> **Aim of the task**
Search the data below for the string "lines". Extract every line that contains it.

Stored data:
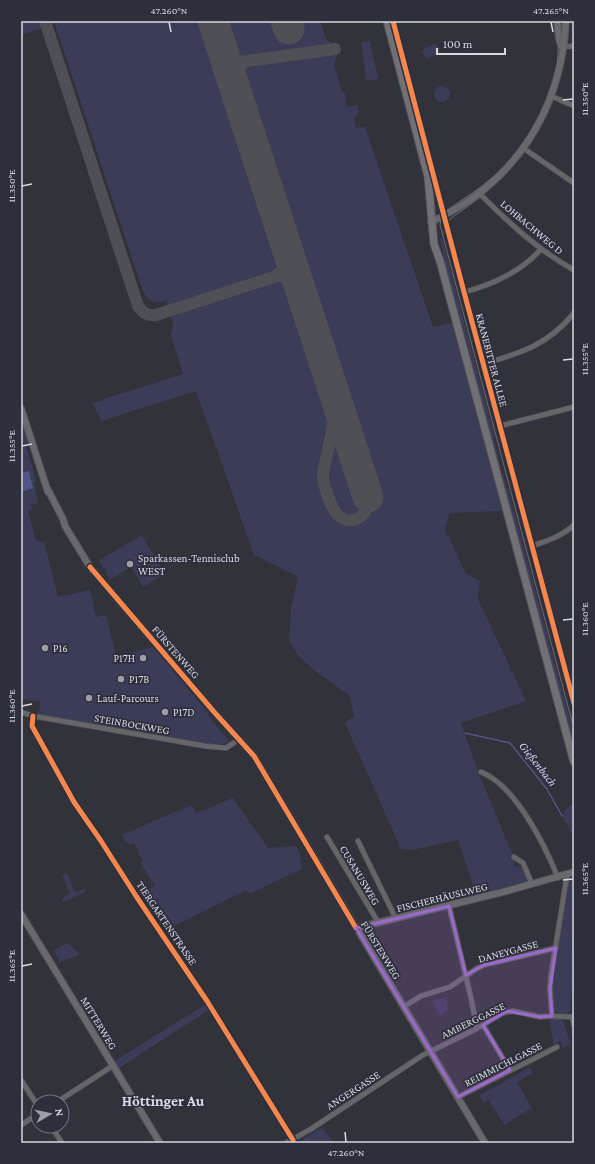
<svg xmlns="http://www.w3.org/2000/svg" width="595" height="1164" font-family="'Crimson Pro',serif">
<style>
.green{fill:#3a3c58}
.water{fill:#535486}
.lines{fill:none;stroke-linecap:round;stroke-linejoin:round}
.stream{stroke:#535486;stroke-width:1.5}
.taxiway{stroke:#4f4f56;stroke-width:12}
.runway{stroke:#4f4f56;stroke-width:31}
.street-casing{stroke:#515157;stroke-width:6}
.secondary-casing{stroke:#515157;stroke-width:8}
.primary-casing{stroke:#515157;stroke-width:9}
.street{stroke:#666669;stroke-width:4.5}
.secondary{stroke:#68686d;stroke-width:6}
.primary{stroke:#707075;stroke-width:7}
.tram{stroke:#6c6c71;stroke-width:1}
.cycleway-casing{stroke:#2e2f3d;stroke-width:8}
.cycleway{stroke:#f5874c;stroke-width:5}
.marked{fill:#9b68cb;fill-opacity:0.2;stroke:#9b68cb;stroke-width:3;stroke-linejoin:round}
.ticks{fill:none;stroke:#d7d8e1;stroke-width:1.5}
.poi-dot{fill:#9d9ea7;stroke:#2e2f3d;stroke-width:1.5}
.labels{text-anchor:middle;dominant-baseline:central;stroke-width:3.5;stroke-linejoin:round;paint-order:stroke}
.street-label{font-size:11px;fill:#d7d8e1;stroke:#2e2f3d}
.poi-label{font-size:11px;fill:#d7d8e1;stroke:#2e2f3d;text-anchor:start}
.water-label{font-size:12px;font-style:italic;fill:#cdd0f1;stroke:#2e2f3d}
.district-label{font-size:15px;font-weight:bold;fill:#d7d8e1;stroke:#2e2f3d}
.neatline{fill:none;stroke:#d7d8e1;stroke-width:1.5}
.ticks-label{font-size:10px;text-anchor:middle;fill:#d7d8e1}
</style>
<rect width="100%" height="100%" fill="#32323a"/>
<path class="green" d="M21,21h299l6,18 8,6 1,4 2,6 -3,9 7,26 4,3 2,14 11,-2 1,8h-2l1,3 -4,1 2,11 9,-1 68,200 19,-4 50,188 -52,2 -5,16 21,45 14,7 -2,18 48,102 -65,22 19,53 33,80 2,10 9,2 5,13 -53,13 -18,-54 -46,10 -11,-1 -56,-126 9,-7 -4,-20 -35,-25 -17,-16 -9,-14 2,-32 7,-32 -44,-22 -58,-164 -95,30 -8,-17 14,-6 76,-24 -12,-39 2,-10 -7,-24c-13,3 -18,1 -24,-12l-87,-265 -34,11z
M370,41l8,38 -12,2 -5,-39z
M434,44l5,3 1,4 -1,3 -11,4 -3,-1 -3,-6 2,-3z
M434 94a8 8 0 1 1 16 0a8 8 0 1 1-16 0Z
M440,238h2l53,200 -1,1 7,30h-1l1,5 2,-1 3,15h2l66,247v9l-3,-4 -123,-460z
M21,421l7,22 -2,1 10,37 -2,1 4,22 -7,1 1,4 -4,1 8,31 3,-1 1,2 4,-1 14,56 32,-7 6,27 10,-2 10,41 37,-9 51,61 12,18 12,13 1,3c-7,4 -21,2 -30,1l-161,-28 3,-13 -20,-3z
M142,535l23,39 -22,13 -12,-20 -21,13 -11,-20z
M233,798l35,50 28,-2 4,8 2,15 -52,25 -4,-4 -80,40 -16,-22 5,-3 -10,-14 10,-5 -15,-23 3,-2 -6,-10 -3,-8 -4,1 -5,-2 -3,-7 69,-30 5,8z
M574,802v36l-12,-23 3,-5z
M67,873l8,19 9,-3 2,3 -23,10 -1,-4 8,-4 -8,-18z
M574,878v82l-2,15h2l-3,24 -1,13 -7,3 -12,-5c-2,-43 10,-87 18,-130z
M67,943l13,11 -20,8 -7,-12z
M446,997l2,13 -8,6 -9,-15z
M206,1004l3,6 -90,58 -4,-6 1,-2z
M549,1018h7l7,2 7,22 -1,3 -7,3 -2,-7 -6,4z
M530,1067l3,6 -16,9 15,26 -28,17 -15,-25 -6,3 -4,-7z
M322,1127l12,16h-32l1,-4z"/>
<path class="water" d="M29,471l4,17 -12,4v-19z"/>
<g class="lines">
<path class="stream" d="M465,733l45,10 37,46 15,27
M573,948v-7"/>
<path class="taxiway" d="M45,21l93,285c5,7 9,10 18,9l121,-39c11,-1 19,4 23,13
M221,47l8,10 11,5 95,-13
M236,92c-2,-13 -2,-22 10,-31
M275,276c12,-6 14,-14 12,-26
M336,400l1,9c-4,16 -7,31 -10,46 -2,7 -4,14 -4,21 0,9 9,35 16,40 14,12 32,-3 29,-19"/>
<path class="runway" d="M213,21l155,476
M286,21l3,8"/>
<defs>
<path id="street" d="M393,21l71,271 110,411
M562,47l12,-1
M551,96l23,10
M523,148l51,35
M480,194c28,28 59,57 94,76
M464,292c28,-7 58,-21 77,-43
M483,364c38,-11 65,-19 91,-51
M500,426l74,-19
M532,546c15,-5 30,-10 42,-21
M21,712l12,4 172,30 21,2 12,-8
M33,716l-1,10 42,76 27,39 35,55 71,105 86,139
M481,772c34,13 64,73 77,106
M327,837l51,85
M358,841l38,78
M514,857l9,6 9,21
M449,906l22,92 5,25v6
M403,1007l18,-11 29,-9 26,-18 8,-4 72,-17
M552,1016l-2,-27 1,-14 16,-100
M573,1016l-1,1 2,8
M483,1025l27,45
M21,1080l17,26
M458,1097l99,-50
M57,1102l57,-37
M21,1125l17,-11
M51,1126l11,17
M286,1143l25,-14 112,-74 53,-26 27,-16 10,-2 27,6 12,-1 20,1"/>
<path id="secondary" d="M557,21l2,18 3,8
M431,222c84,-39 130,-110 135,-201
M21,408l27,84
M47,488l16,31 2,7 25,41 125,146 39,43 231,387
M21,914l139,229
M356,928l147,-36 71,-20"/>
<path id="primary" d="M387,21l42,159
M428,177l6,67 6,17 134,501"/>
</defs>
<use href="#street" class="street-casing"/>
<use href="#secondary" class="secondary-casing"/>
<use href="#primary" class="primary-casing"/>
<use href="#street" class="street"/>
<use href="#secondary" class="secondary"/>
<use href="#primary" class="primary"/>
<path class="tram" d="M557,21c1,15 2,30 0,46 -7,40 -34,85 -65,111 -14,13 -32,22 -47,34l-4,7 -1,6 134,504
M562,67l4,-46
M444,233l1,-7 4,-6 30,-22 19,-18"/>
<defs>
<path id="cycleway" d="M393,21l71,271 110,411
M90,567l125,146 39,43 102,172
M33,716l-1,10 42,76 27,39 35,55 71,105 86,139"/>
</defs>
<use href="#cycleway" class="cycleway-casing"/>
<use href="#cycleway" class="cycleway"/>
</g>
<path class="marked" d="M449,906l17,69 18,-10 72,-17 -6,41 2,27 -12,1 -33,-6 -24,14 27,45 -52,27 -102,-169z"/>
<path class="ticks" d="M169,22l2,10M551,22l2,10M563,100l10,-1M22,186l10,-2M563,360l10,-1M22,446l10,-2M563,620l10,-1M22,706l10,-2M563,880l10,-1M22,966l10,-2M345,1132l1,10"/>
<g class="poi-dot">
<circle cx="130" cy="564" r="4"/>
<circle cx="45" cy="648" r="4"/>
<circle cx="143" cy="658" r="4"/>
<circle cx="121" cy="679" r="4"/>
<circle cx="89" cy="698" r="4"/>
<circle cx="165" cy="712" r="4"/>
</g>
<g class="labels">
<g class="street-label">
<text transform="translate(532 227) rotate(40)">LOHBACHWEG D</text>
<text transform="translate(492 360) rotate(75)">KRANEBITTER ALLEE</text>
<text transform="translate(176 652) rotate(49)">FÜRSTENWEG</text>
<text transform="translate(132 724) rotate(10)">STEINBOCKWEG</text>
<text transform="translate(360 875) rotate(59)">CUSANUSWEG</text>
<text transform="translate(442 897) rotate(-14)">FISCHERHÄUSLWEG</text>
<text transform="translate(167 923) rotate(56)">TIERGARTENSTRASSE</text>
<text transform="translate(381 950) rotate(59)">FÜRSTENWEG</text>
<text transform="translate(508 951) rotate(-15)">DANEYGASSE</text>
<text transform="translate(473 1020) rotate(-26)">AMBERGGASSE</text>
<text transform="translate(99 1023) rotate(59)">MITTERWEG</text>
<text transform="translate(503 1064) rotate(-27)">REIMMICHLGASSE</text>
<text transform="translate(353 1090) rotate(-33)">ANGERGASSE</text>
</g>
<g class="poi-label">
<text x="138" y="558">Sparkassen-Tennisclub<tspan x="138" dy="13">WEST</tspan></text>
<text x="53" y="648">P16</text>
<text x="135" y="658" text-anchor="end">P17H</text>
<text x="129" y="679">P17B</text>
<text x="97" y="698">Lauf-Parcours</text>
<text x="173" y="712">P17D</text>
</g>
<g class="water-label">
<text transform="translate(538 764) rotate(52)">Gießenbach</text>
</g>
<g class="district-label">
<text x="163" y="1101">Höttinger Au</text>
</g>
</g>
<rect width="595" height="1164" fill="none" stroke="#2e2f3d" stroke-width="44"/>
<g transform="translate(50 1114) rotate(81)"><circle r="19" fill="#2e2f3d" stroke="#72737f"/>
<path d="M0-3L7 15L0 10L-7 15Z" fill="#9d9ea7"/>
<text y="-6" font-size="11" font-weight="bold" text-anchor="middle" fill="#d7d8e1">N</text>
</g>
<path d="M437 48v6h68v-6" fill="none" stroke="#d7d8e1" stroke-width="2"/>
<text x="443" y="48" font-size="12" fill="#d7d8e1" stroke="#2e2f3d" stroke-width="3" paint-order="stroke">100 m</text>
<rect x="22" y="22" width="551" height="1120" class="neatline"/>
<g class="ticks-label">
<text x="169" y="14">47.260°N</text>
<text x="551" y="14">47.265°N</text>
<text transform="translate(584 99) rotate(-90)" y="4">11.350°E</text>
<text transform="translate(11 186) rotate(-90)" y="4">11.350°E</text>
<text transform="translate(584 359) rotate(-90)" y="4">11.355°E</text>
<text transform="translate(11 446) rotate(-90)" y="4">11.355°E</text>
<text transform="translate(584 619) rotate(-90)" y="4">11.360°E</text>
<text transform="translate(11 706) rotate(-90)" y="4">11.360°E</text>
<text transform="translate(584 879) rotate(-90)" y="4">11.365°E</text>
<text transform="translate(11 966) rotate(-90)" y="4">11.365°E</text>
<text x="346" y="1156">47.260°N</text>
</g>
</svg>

> **Your response**
.lines{fill:none;stroke-linecap:round;stroke-linejoin:round}
<g class="lines">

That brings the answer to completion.